Stored items
-- begin --

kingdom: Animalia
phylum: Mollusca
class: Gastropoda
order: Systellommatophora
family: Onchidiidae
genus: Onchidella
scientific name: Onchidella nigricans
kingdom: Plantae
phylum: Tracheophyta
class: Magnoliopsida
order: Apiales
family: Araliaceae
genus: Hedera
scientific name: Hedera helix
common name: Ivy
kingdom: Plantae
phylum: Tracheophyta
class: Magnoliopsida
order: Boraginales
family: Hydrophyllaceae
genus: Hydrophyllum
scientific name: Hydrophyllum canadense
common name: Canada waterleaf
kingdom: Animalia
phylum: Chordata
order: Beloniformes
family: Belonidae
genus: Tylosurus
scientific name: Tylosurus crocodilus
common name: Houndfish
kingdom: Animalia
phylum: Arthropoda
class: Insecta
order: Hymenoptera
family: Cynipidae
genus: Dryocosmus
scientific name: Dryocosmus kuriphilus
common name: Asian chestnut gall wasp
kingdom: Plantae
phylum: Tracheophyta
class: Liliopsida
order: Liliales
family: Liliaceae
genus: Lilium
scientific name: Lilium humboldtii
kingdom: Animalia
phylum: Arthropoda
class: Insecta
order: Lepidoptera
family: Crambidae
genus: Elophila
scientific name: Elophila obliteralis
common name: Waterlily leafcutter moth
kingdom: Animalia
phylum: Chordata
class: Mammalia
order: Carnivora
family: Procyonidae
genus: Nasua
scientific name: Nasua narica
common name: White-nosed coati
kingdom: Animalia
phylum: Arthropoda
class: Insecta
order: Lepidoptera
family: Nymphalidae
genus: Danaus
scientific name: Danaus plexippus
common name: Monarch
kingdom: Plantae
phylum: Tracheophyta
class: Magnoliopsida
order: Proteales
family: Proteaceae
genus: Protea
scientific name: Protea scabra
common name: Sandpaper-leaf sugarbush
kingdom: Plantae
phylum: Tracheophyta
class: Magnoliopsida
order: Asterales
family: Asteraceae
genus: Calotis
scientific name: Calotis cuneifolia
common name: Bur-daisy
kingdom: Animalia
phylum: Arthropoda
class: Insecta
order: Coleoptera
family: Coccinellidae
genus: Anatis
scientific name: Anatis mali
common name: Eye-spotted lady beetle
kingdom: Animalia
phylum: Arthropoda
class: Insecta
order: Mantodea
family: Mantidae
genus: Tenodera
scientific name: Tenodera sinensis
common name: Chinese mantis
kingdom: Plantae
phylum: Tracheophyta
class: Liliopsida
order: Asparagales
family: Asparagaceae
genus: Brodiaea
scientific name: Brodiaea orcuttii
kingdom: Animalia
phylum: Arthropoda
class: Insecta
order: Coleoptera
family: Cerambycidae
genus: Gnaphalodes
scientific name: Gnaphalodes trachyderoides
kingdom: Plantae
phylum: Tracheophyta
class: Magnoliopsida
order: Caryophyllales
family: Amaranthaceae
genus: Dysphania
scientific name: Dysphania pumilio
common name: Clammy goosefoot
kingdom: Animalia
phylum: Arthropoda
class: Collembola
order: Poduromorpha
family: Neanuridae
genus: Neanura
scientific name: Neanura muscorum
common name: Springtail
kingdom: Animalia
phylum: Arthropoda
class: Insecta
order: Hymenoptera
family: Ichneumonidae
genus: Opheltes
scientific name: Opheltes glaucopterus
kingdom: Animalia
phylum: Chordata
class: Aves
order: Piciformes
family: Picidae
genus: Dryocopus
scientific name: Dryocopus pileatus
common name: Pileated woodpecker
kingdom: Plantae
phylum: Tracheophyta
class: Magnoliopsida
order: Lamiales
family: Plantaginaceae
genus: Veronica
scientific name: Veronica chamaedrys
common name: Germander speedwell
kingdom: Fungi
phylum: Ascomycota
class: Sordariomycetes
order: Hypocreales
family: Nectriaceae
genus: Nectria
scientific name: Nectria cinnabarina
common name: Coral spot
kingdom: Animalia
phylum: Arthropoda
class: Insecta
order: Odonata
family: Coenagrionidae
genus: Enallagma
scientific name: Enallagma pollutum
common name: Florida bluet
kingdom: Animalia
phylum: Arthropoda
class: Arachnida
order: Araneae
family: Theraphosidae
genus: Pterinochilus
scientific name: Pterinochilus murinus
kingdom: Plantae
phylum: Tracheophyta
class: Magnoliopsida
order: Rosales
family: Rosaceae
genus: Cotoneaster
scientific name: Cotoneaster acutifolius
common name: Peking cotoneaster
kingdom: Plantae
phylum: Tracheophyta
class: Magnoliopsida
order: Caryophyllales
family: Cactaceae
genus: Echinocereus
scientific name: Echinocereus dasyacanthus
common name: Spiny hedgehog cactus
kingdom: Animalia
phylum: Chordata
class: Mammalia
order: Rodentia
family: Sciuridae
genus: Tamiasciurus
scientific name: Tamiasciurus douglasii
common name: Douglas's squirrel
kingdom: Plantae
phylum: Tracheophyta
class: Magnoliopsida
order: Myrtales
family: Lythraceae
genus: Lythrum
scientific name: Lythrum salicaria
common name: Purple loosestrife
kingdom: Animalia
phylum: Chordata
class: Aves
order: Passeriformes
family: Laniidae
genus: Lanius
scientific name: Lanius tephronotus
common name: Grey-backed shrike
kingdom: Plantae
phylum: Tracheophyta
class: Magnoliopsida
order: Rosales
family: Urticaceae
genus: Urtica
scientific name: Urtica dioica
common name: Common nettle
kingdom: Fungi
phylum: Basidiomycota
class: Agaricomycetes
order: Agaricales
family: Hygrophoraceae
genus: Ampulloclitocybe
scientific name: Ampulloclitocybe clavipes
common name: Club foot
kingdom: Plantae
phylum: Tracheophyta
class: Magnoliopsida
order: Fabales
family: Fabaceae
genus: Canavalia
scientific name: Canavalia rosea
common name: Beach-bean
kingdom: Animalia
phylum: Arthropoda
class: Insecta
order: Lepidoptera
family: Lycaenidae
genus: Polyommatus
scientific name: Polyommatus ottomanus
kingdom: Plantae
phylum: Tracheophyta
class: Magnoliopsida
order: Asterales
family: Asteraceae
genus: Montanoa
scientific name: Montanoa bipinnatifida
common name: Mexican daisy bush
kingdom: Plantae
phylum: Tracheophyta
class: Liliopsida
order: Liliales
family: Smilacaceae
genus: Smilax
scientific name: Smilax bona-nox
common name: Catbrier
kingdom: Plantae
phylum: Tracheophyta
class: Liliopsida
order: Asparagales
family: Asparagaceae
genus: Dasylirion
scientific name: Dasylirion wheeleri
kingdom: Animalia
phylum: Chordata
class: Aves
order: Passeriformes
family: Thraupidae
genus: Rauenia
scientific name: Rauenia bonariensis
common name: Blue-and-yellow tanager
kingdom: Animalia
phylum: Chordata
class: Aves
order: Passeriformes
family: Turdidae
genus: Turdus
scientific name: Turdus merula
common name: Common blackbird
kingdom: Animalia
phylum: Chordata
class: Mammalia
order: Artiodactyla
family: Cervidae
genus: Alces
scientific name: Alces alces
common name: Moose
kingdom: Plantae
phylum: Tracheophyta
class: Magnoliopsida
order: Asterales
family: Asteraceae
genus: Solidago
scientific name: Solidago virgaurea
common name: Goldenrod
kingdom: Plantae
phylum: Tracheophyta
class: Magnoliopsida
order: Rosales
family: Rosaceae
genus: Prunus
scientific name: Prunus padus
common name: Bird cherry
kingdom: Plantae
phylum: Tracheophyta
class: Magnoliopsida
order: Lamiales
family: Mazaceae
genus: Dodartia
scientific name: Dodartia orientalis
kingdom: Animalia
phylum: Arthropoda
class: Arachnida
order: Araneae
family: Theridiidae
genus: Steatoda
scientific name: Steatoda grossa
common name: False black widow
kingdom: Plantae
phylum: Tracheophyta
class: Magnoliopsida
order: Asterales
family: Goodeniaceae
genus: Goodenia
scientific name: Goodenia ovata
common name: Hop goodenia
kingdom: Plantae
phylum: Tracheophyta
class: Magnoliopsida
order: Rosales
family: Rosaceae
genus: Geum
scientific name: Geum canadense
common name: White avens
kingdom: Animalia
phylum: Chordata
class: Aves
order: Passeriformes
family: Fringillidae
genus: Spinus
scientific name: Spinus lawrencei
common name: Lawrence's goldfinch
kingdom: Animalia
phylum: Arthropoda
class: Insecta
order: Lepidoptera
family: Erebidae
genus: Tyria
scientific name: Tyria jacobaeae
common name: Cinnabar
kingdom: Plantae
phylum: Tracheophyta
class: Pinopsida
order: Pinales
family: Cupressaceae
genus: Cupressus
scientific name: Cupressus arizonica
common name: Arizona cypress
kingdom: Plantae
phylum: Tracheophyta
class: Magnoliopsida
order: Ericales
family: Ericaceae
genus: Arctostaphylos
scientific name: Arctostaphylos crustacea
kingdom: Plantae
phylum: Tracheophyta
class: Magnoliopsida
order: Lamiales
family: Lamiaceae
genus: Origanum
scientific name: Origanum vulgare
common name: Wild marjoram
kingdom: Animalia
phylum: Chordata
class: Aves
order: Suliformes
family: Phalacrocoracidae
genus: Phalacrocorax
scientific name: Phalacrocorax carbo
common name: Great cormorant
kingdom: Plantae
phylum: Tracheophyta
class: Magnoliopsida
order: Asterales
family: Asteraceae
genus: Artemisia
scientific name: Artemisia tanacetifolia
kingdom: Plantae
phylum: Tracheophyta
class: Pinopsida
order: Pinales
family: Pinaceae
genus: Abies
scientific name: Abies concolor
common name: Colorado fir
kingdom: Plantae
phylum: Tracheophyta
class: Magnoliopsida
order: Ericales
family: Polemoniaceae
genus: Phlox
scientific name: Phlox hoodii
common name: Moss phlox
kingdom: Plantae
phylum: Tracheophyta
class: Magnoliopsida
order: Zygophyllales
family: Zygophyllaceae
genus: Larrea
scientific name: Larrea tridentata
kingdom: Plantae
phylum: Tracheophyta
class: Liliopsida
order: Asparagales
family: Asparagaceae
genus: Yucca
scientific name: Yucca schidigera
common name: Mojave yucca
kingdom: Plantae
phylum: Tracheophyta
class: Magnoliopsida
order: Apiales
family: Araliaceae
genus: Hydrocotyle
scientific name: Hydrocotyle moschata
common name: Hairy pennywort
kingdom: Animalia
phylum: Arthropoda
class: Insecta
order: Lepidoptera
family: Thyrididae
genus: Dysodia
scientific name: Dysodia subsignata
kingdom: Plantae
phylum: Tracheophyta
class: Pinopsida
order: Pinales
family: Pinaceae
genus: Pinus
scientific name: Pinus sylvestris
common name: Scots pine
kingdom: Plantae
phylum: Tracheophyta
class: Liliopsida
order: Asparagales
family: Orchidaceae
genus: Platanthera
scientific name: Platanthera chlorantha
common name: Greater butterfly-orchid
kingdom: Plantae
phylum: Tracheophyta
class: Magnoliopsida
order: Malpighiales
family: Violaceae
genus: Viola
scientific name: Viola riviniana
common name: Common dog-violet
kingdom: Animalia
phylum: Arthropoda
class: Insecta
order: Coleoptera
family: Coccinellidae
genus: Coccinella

-- end --

TASK OBJECTIVE: Copy out, word for word, the entries from the very start up to and including the line that contains "scientific name: Hedera helix".

WORKED ANSWER:
kingdom: Animalia
phylum: Mollusca
class: Gastropoda
order: Systellommatophora
family: Onchidiidae
genus: Onchidella
scientific name: Onchidella nigricans
kingdom: Plantae
phylum: Tracheophyta
class: Magnoliopsida
order: Apiales
family: Araliaceae
genus: Hedera
scientific name: Hedera helix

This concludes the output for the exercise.